Source : CE, 17 octobre 2012, n°351833.
L’Administration Fiscale bénéficie, en matière d’impôt sur les sociétés, d’un délai de reprise courant jusqu’à la fin de la troisième année qui suit celle au titre de laquelle l’imposition est due, c’est-à-dire que la rectification envisagée par l’Administration Fiscale doit être envoyée avant le 31 décembre de la dernière année du délai de reprise.
Le fait que le contribuable reçoive le courrier à la rectification ou ait connaissance de la rectification l’année suivante est indifférente.
Dans tous les cas l’administration fiscale doit apporter la preuve de l’envoi de sa rectification avant l’expiration du délai, c’est-à-dire avant le 31 décembre.
Pour ce faire, l’Administration Fiscale peut envoyer un courrier recommandé ou faire notifier le redressement par huissier de justice.
En l’espèce, c’est cette dernière solution qui a été retenue.
Le Code de Procédure Civile prévoit les modalités de signification d’actes par un huissier.
Ces règles sont reprises en cas de Conseil d’Etat.
L’article 653 du Code de Procédure Civile, dans sa rédaction applicable au moment des faits, dispose que la date de signification d’un acte d’huissier de justice est celle du jour où elle est faite à personne, à domicile, à résidence ou à parquet.
Dans l’idéal, la signification doit être faite à personne.
Lorsque c’est une personne morale qui est concernée, l’acte est délivré à son représentant légal ou à un fondé de pouvoir ou toute autre personne habilitée à cet effet.
Lorsque la signification à personne n’est pas possible, la signification est réputée faite à domicile lorsque l’huissier de justice a vérifié que le destinataire demeure bien à l’adresse à laquelle il s’est rendu.
Dans ce cas, l’huissier de justice est tenu de remettre copie de l’acte en Marie le jour même ou au plus tard le 1er jour où les services de la Mairie sont ouverts au public.

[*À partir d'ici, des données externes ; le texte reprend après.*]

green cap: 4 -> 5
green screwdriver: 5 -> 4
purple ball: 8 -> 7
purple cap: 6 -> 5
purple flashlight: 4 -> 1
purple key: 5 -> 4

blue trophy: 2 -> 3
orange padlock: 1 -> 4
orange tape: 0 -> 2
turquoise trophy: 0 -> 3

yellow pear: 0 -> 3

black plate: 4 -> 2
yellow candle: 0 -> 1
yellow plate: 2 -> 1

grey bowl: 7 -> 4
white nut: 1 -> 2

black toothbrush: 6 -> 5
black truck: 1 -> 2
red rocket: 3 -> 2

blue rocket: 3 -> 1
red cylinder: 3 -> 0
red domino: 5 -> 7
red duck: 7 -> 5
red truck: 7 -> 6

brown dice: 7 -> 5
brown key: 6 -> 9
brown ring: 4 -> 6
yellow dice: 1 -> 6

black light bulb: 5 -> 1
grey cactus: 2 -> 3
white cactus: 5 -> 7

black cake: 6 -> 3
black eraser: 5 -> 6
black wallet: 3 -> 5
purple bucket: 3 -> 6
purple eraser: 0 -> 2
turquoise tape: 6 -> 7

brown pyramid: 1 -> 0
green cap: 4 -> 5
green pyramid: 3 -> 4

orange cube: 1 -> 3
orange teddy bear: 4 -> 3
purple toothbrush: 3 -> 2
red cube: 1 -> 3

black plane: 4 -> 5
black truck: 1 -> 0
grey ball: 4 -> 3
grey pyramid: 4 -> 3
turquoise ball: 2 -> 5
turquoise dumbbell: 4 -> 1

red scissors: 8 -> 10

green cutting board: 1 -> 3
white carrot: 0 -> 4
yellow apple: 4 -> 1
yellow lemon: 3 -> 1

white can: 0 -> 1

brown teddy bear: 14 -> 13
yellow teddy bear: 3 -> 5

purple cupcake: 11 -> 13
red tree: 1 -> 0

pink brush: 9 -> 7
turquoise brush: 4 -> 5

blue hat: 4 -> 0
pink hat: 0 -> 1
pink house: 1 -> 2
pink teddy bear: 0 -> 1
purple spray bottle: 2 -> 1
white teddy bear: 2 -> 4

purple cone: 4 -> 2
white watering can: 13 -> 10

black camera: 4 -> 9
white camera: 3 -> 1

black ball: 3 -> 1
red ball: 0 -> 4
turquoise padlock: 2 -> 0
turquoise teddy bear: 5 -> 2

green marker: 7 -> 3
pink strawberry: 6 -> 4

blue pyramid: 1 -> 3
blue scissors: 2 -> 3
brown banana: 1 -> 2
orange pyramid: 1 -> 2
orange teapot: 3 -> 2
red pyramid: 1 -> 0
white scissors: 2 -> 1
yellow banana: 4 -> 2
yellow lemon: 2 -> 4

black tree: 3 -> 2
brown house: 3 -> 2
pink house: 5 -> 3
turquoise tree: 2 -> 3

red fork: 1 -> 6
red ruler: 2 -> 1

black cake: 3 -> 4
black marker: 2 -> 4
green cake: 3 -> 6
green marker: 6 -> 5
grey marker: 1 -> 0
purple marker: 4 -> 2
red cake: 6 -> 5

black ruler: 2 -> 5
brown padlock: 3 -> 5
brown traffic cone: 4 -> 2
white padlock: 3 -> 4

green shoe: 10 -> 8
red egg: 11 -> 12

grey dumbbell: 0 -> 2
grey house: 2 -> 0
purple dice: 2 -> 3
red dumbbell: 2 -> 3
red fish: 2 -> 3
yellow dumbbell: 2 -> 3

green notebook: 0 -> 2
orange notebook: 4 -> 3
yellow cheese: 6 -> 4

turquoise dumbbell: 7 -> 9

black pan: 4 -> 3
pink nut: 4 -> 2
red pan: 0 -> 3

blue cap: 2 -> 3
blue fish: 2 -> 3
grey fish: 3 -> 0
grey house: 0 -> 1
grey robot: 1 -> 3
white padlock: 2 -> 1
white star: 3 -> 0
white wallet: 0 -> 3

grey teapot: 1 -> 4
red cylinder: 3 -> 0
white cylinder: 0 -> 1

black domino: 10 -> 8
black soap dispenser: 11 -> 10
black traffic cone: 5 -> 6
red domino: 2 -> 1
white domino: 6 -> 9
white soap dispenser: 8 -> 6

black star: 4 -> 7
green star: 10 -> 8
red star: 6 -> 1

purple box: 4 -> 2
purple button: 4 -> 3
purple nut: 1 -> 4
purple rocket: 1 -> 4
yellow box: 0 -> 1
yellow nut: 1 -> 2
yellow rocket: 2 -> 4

Le Maire fait alors mention sur un répertoire de la remise et lui en donne récépissé. L’huissier de justice laisse ensuite au domicile ou à la résidence du destinataire un avis de passage et cet avis mentionne que la copie de l’acte doit être retirée au plus vite à la Mairie.
En l’espèce, l’huissier de justice mandaté par l’Administration Fiscale a voulu délivrer la proposition de rectification au siège social du contribuable.
La signification à personne n’a pu avoir lieu alors que l’huissier était à la bonne adresse. Il a donc suivi la procédure de signification à domicile et a déposé l’acte à la Mairie.
Le problème dans cette affaire porte sur la date de la signification sur l’acte d’huissier : le 28 décembre soit 3 jours avant l’expiration du délai.
Le contribuable estime que cette signification n’a pas été faite avant le 31 décembre puisque la copie de l’acte n’a été déposée à la Mairie que le 2 janvier de l’année suivante alors que le premier jour ouvrable suivant le 28 décembre était le 31 décembre, date à laquelle, selon lui, l’huissier de justice aurait dû se présenter à la Mairie.
Le contribuable soutient ainsi que la prescription du délai de reprise n’avait pas été interrompue par une notification avant le 31 décembre.
Le contribuable remet donc en cause la date de signification pour invoquer que la prescription lui est acquise et que les rectifications proposées par l’Administration ne peuvent être retenues.
Le Conseil d’Etat rejette cet argument.
Il ne s’interroge pas sur le fait de savoir si l’huissier a effectivement tardé ou non à déposer la copie de l’acte à délivrer de façon tardive à la Mairie, il se borne à constater que les actes d’huissier font foi jusqu’à l’inscription en faux et que le contribuable n’a présenté aucune demande d’inscription en faux contre l’acte de signification de l’huissier de justice.
En conséquence, l’acte de l’huissier de justice portant la date du 28 décembre ne peut être contesté et par conséquent la prescription est réputée avoir été interrompue par une signification à domicile.
Le Conseil d’Etat fait ici une interprétation in abstracto des règles de procédure.
Il estime certainement que l’intervention d’un huissier de justice qui est un Officier Ministériel est une garantie suffisante du respect des droits du contribuable.
La conclusion est que lorsque le contribuable conteste l’acte d’un huissier de justice, il ne faut pas hésiter à employer les grands moyens pour le remettre en cause.